Start of Input material
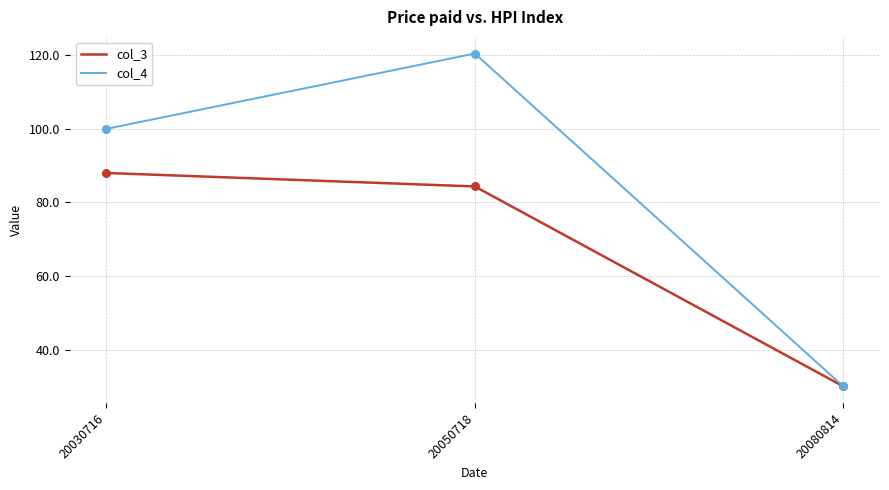

Which series has the widest spread of values?

col_4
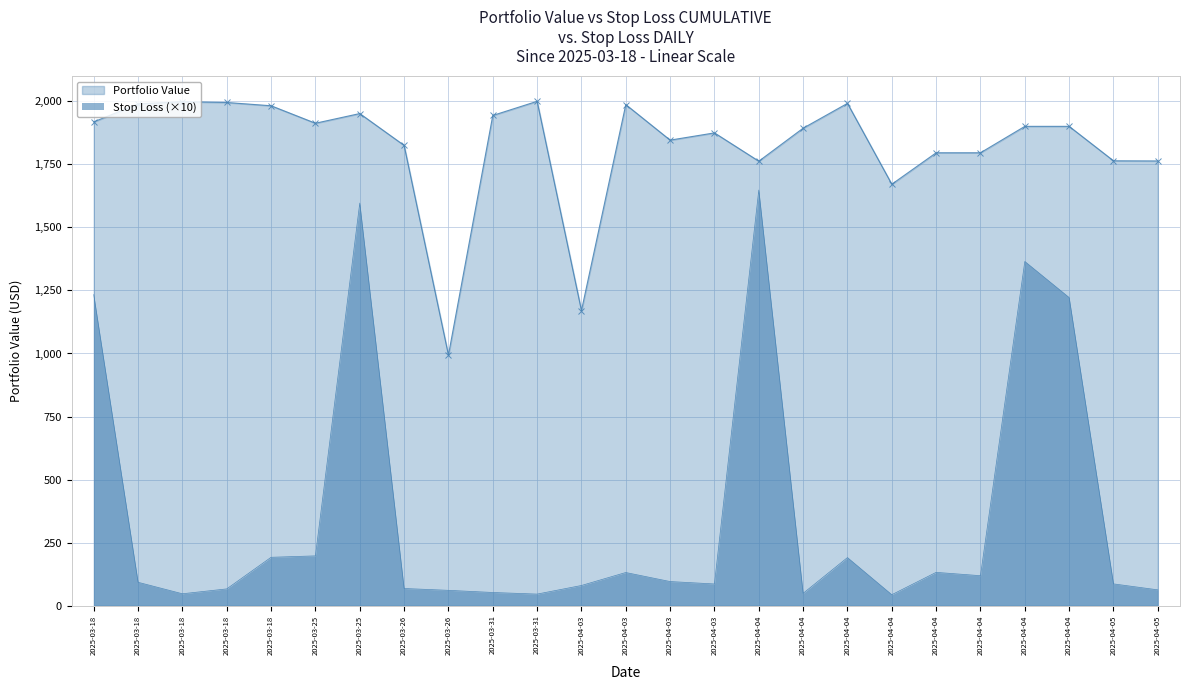

True or false: Portfolio Value and Stop Loss Value cross at least once.

False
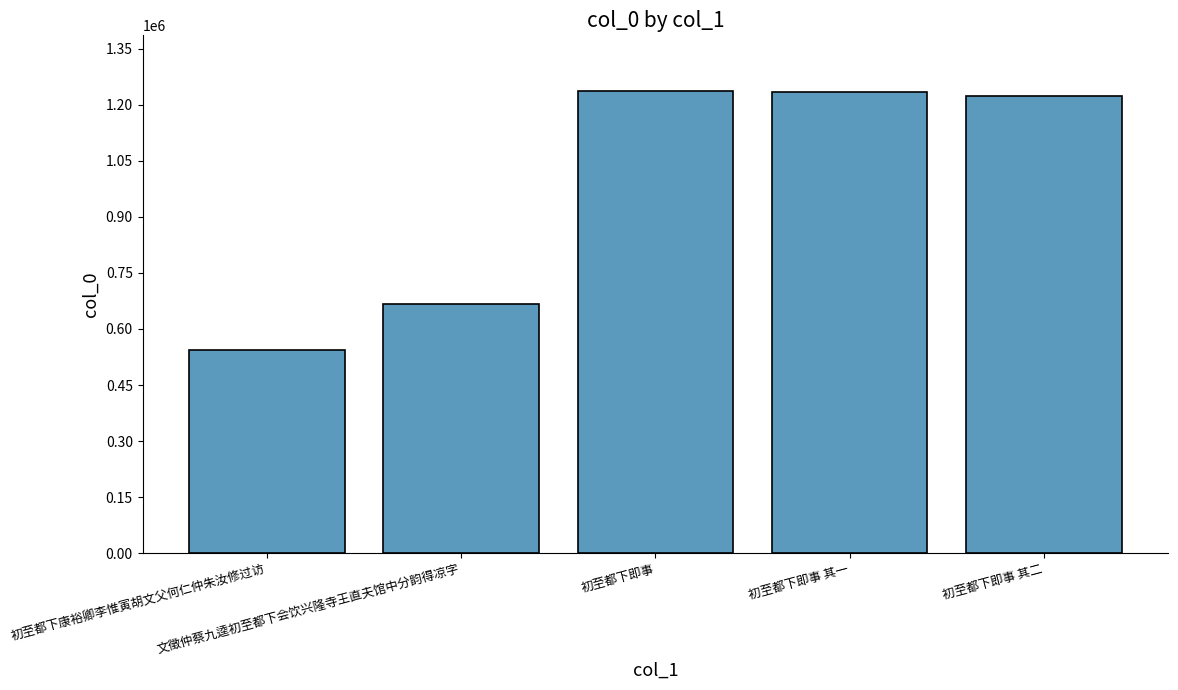

What is the greatest value displayed?

1236957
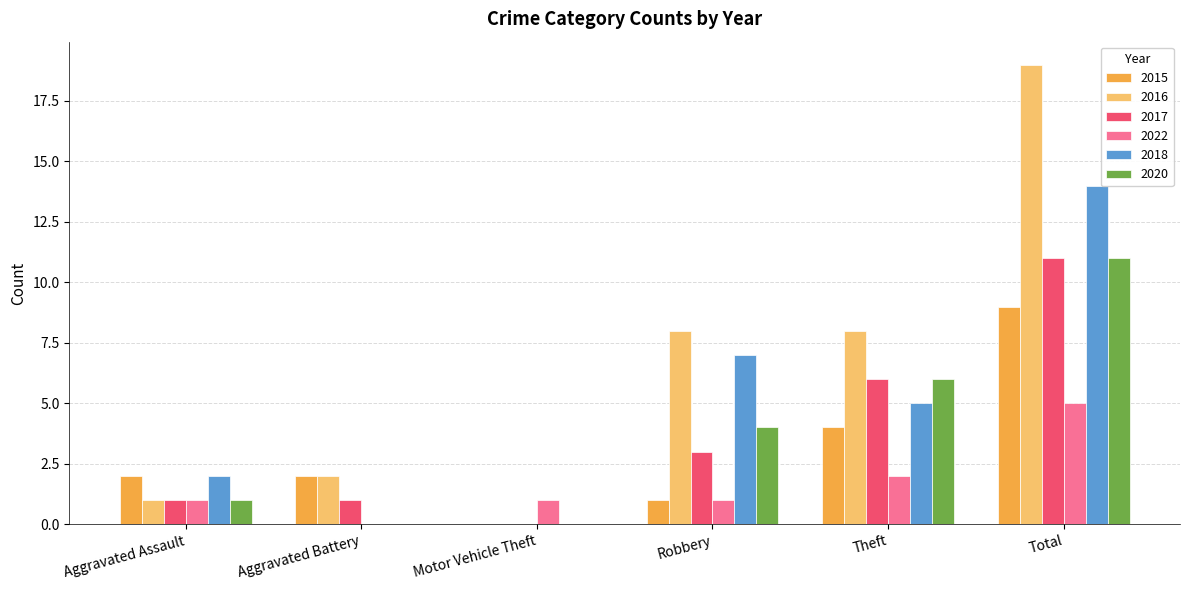

Which series changed the most between Aggravated Assault and Robbery?

2016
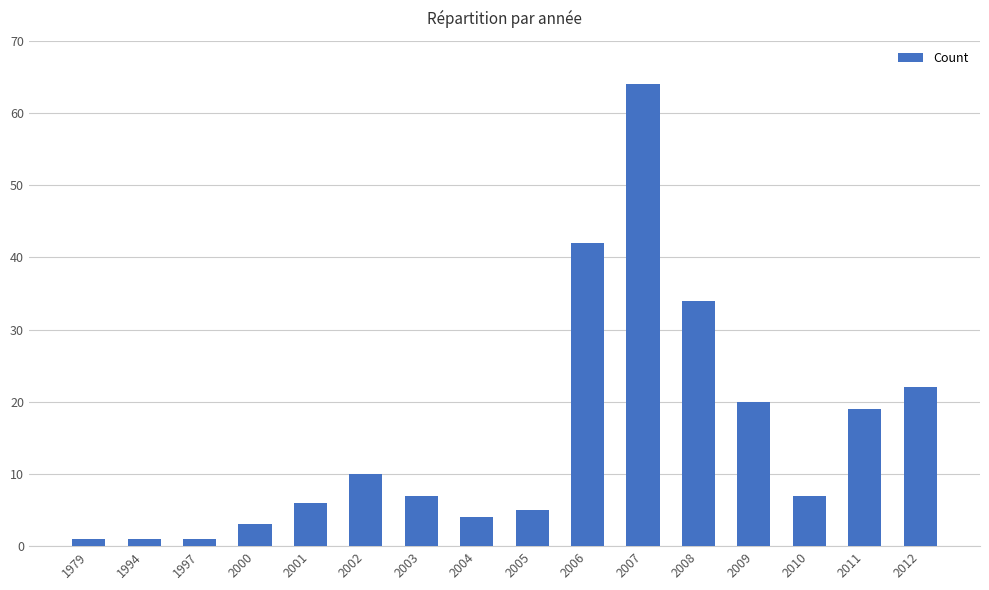

Count the number of data series in this chart.

1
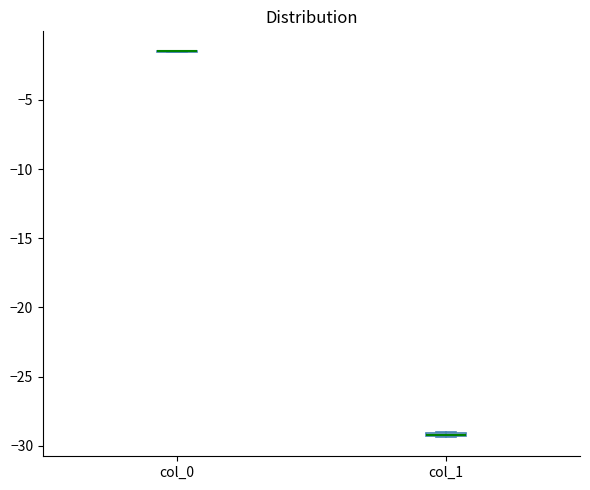

Where is the upper edge of the box for col_1 on the y-axis? The values are not printed on the chart, so give them approximately, as read against the axis.

-29.0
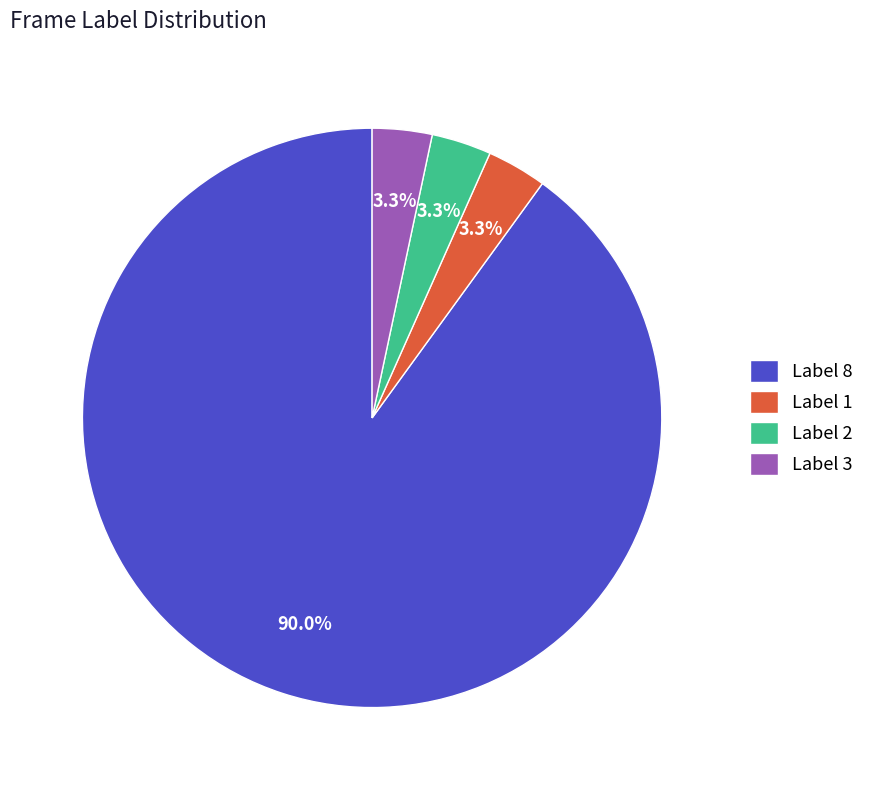

Is there a majority slice in this chart?

Yes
End of Input material
### Work instructions
Please copy out everything in the listing above from the line containing "What is the greatest value displayed?" down to its last line, with both ends included and the pictures left out.

### Your solution
What is the greatest value displayed?

1236957

Which series changed the most between Aggravated Assault and Robbery?

2016

Count the number of data series in this chart.

1

Where is the upper edge of the box for col_1 on the y-axis? The values are not printed on the chart, so give them approximately, as read against the axis.

-29.0

Is there a majority slice in this chart?

Yes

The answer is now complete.